Friday, July 24, 2009

I have not forgotten....

I have not forgotten about my blog, I swear by all that is sacred and holy!!! Meaning: my shoes, my Coach bag and my unrelenting lust for that Scottish hunk of sex-on-a-stick, Gerard Butler, that I have NOT forgotten about my blog!!!! I've just been a busy lil bee for a while and had to put it on the back burner.

Truly I haven't a thing to talk about right now...I'll try though. Ummm, let's, about the economy? Still sucks, I'm guessing, though things here in good Virginia are just as fine as frog hair! Seems we're the state least effected by the sagging economy thanks to tourism, the military and my employer, the Newport News Shipyard (owned by Northrop Grumman, of course). Come on down, folks! We got heat and humidity but we also have central air conditioning that'll freeze your nads off and form icicles on your nosehairs, weeeehoooo! We also have the occassional hurricane, but pffft! What's a little wind and rain, eh? No bigs. Better than being buried under three feet of that vile shit called "snow" and then having insult added to injury, a couple inches of ICE to frost that shit-cake. Ugh. I'm so glad I'm not in Massachusetts. I am a Masshole, through and through, but that snow shit is not happenin'. No way, Huh-uh.

• _Exercise requirements_:
A. According to the blog post, which company owns the Newport News Shipyard?
B. Using the blog post, explain why Virginia seems to be the state least affected by the sagging economy.
C. List every thing that the writer of the blog post counts as "sacred and holy."

• _Entries shown_:
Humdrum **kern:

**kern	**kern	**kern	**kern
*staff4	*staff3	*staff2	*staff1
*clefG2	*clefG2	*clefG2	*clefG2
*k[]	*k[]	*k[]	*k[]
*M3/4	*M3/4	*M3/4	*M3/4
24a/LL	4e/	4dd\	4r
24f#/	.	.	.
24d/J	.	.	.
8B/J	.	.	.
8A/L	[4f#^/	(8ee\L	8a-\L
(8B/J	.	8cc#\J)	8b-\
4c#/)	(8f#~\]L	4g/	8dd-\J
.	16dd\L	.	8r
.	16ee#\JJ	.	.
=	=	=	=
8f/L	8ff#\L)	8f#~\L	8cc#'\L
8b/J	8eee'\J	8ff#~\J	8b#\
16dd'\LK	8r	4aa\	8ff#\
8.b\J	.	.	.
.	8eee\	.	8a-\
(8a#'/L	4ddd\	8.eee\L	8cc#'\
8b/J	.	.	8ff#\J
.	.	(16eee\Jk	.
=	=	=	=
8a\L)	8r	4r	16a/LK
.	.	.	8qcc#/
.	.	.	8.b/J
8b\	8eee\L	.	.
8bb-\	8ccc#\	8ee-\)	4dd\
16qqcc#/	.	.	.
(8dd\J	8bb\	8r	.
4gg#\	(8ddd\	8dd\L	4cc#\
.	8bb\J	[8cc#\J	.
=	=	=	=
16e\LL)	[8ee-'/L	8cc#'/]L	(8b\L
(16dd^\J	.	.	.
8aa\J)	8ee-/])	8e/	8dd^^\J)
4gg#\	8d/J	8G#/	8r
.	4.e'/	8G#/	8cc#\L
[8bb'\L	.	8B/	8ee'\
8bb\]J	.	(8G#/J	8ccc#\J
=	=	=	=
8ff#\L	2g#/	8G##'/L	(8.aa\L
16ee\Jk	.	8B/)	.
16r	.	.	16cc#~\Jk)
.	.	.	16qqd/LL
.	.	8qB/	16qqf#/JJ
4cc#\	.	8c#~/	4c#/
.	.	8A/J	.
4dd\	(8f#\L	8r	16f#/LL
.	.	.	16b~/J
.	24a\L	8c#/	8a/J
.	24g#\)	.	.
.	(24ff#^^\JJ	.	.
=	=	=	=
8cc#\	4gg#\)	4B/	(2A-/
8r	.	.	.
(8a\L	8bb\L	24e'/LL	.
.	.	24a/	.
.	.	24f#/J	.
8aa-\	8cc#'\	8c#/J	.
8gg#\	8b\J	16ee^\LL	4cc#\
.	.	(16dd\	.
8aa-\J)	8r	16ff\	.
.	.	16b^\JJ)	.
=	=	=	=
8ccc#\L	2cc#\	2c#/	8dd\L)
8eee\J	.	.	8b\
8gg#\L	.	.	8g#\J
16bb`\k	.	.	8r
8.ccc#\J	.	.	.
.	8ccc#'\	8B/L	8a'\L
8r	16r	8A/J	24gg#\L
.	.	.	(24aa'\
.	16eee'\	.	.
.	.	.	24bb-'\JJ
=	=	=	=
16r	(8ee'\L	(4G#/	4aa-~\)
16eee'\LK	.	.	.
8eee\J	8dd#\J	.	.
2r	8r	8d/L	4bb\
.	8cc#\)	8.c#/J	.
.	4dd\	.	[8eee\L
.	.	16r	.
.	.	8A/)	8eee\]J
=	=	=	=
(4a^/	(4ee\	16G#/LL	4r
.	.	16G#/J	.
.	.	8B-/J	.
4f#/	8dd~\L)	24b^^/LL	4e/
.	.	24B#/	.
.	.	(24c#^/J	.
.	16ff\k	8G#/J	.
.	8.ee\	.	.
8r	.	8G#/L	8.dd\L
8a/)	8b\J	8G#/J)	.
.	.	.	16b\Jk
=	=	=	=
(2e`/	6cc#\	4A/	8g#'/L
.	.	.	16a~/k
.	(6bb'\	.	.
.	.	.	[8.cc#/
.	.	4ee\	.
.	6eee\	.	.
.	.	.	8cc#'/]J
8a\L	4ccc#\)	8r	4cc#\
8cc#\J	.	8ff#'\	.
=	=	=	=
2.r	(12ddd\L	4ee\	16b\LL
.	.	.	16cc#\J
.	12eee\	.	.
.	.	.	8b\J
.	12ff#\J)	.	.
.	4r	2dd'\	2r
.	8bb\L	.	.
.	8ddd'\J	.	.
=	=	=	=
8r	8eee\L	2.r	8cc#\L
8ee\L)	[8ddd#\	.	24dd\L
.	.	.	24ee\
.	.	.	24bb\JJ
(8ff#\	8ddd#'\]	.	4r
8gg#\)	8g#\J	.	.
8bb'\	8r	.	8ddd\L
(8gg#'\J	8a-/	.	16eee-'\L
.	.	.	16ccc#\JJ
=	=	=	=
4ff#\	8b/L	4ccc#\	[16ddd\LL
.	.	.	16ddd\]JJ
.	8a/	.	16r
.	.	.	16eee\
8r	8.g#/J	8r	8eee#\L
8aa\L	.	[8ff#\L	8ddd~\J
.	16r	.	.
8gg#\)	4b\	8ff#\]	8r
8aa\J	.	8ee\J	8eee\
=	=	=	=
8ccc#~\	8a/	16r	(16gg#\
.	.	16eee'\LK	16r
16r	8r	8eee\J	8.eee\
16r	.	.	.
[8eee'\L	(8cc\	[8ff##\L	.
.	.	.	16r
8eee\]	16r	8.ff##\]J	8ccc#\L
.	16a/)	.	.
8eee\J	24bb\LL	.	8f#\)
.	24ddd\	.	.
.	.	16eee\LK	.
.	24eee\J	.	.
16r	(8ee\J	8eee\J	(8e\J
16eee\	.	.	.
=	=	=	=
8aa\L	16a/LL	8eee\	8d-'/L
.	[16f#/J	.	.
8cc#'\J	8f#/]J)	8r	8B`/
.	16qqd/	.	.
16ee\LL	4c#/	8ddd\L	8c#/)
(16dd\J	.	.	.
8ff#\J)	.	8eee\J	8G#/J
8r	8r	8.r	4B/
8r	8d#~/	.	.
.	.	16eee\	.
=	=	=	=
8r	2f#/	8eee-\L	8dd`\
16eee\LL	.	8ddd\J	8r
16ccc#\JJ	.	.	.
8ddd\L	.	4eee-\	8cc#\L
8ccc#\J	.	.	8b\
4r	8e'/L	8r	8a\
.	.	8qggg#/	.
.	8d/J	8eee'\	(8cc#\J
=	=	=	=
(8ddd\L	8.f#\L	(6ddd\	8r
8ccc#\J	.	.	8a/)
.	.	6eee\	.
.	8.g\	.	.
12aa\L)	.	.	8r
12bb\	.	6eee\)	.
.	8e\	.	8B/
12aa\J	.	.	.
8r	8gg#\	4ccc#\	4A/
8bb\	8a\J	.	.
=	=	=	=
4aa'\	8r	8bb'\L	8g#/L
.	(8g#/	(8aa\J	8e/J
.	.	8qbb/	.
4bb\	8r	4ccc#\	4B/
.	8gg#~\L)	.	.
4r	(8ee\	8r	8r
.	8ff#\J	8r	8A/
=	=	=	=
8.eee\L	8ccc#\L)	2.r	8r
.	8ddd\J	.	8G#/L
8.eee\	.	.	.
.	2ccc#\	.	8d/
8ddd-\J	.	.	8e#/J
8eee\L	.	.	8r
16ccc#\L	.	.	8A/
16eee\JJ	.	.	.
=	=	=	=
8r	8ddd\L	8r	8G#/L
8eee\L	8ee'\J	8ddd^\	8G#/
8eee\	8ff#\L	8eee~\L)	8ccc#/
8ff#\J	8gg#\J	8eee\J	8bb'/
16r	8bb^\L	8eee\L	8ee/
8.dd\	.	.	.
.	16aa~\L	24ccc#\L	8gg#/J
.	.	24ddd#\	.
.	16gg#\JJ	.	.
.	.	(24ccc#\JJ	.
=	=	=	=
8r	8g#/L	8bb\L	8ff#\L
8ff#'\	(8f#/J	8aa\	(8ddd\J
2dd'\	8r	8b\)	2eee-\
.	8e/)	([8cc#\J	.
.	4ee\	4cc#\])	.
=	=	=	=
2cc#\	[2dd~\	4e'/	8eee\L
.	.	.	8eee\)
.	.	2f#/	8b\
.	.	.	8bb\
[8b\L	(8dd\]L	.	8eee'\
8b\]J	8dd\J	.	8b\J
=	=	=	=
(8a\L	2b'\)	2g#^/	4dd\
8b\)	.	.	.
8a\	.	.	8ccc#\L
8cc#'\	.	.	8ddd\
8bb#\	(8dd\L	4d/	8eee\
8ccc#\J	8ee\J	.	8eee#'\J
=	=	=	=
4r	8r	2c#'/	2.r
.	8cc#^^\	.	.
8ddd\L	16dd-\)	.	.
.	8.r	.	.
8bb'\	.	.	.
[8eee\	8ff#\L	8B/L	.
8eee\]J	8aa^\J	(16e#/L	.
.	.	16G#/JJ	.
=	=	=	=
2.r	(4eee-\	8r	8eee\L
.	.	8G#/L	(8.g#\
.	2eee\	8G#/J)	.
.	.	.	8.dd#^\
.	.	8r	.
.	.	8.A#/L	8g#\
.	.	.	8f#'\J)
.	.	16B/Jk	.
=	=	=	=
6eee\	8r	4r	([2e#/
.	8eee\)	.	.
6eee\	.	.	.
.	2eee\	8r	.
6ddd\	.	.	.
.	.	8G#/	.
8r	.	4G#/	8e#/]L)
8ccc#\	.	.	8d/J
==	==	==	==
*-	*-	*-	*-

• _Solution list_:
A. Northrop Grumman owns the Newport News Shipyard.

B. The writer says Virginia is the least affected state because of tourism, the military and the Newport News Shipyard, which is the writer's employer.

C.
- The writer's shoes
- The writer's Coach bag
- The writer's unrelenting lust for Gerard Butler